Simplify first: a practical approach to systems
Before adding new tools, ask what you can remove. A framework for reducing complexity.
December 2025
Every business accumulates complexity over time. New tools, workarounds, manual processes that were meant to be temporary. The instinct is usually to add something new to fix it. But the better first step is almost always to remove.
Why simplification matters
Complexity has a cost. Every tool requires maintenance, integration, training, and decision-making overhead. When systems are fragmented, information gets lost, handoffs break, and simple tasks take longer than they should. Simplification isn't about doing less, it's about removing friction.
The simplify-first framework
Before adding anything new, ask: What can we remove? What processes can we consolidate?
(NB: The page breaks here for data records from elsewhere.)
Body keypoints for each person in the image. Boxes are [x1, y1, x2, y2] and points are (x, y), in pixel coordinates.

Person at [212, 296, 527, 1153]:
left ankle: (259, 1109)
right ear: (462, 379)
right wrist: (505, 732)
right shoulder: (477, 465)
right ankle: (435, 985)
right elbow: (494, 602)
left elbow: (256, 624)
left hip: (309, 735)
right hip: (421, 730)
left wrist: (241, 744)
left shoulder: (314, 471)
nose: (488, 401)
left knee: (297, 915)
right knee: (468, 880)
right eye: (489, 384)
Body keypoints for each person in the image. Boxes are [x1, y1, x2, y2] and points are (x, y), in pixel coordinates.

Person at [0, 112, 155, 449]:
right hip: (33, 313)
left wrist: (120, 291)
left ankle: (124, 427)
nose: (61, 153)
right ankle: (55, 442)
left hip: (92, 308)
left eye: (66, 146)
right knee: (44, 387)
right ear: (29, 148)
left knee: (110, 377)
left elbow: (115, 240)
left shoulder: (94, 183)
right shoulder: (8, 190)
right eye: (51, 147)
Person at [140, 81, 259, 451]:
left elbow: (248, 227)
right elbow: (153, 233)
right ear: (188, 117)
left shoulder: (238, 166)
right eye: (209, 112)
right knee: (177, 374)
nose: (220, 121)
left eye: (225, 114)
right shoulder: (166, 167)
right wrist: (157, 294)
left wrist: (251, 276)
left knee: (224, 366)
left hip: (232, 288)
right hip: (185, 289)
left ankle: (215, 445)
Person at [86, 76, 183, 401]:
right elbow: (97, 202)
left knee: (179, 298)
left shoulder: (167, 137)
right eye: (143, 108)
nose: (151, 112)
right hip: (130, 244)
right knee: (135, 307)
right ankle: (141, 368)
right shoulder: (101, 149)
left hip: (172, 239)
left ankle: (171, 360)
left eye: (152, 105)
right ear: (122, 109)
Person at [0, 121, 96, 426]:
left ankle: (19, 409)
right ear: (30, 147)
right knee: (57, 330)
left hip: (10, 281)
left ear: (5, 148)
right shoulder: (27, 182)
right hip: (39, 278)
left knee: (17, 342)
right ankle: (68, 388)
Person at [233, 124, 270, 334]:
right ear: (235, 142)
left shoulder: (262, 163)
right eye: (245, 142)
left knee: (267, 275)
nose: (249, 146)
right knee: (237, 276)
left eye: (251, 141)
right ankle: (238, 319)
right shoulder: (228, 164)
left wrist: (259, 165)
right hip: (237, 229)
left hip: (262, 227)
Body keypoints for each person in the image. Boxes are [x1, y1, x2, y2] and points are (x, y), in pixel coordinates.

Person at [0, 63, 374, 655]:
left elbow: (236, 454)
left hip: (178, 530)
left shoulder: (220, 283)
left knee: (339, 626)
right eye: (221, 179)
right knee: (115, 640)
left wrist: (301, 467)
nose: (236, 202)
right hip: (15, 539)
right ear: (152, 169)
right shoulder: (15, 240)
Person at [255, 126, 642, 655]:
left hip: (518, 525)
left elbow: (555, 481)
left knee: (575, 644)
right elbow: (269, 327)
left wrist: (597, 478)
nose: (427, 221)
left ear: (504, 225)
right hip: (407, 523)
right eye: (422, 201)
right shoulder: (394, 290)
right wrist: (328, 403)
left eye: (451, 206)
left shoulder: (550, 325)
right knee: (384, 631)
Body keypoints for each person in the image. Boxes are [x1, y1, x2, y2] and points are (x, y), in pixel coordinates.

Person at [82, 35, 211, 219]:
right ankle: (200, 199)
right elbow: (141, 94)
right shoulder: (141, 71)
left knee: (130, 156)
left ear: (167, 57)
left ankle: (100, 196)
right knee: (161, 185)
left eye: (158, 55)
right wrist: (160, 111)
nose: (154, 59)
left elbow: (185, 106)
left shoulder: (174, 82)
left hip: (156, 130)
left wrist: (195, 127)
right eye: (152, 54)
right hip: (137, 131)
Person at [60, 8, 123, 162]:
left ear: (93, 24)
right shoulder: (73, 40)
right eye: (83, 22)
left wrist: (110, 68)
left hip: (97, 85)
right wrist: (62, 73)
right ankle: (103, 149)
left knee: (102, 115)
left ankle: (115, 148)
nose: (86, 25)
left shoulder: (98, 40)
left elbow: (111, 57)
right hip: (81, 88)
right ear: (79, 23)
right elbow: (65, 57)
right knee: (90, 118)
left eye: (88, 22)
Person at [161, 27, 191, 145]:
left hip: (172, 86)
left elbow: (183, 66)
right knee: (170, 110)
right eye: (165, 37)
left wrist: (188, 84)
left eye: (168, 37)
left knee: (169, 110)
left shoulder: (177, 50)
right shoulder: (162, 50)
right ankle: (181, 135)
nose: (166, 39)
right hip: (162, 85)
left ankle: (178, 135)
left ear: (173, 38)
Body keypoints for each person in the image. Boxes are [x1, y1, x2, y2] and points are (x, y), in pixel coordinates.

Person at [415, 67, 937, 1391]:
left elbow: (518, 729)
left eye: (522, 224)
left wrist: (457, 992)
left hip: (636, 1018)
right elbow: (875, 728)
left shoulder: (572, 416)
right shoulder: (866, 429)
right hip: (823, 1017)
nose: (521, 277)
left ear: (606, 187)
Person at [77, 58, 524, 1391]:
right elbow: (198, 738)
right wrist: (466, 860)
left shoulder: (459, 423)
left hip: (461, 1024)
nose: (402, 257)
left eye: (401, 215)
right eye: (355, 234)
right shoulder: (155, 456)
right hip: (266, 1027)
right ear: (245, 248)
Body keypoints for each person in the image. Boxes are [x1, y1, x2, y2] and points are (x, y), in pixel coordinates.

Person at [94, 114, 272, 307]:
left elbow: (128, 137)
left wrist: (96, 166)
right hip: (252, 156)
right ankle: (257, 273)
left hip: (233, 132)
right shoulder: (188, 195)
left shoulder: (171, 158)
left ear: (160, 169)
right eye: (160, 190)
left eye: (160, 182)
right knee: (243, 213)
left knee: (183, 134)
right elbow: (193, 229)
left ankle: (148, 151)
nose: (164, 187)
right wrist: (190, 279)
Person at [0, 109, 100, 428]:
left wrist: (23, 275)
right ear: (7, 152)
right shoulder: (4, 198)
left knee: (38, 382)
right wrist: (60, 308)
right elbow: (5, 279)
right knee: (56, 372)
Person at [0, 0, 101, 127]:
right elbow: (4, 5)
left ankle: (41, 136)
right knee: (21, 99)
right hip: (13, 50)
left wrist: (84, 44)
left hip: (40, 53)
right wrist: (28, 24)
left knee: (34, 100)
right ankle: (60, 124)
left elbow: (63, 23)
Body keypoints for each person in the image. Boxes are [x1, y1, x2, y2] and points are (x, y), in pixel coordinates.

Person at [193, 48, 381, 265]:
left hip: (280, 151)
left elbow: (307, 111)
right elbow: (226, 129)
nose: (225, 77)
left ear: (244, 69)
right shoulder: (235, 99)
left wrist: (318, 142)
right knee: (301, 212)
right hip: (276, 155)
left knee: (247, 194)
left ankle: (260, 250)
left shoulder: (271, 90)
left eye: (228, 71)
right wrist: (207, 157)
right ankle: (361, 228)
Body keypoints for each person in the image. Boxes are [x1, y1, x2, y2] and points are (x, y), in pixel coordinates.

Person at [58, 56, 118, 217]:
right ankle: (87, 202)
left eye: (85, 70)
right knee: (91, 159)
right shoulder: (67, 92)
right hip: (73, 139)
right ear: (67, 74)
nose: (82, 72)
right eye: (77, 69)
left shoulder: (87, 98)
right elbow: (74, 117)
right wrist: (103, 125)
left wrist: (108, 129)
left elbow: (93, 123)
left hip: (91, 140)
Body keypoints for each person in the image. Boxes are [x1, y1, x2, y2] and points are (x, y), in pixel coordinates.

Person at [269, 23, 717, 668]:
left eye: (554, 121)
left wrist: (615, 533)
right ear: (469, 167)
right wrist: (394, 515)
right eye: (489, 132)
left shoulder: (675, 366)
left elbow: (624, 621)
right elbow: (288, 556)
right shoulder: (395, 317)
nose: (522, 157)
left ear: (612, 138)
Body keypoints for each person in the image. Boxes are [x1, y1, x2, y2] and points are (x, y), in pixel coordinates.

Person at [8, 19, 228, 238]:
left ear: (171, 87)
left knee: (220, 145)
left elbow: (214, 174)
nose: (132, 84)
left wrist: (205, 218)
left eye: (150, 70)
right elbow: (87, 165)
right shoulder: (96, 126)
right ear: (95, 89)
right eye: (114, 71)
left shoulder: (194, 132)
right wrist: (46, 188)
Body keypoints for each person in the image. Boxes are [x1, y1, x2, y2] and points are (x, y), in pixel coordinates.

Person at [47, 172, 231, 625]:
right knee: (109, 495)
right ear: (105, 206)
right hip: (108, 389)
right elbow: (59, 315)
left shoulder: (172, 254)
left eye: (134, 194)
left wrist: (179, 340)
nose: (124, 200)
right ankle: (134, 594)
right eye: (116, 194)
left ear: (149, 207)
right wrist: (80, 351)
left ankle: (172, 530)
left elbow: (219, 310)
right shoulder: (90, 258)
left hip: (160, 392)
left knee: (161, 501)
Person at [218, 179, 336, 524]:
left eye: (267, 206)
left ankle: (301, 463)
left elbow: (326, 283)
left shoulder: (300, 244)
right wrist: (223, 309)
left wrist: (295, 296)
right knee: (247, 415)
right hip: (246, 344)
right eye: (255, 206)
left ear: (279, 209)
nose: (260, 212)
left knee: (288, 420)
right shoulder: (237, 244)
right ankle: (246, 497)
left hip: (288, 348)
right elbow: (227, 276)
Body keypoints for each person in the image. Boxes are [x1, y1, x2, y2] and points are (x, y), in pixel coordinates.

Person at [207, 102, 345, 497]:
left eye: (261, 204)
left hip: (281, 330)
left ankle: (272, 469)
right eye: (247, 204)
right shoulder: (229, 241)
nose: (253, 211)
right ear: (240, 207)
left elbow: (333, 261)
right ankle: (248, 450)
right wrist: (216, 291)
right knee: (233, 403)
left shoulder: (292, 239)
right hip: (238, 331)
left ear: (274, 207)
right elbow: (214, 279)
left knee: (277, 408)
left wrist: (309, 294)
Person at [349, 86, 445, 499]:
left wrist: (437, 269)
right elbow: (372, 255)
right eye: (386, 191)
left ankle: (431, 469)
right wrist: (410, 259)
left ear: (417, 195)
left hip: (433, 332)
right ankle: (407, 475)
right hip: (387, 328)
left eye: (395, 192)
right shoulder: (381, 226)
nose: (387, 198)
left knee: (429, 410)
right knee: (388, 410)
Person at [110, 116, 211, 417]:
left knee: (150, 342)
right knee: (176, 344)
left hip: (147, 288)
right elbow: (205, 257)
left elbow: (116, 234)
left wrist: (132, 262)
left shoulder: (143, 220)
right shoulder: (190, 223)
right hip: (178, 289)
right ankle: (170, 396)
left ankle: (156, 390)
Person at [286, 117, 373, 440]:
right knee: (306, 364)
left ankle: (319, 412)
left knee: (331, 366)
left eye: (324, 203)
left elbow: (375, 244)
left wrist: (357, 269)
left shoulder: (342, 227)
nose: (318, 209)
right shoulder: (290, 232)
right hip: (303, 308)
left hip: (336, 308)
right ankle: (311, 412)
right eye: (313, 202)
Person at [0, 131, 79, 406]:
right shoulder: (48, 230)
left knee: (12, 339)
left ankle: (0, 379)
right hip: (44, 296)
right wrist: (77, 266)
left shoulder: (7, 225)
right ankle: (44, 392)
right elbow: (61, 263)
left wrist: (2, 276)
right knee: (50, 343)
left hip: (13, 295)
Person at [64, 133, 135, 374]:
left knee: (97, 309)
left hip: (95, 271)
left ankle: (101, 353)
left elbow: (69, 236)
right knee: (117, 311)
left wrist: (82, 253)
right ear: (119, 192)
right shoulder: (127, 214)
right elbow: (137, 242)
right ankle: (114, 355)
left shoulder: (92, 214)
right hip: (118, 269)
What tools overlap? What manual steps are no longer necessary? Map your current workflow honestly, including all the workarounds. You'll find more waste than you expect.
Start with the handoffs
The biggest inefficiencies usually live in the gaps between systems and teams. Data entry that happens twice. Information passed through Slack instead of stored properly. Reports built manually because systems don't connect. Focus here first.
Consolidate before you build
If you have three tools doing similar things, pick one and retire the others. If you have five sources of truth for customer data, consolidate to one. Simplification often means making hard choices about what to keep and what to let go.
Simplification isn't sexy, but it's often the highest-leverage work you can do. Remove before you add. Always.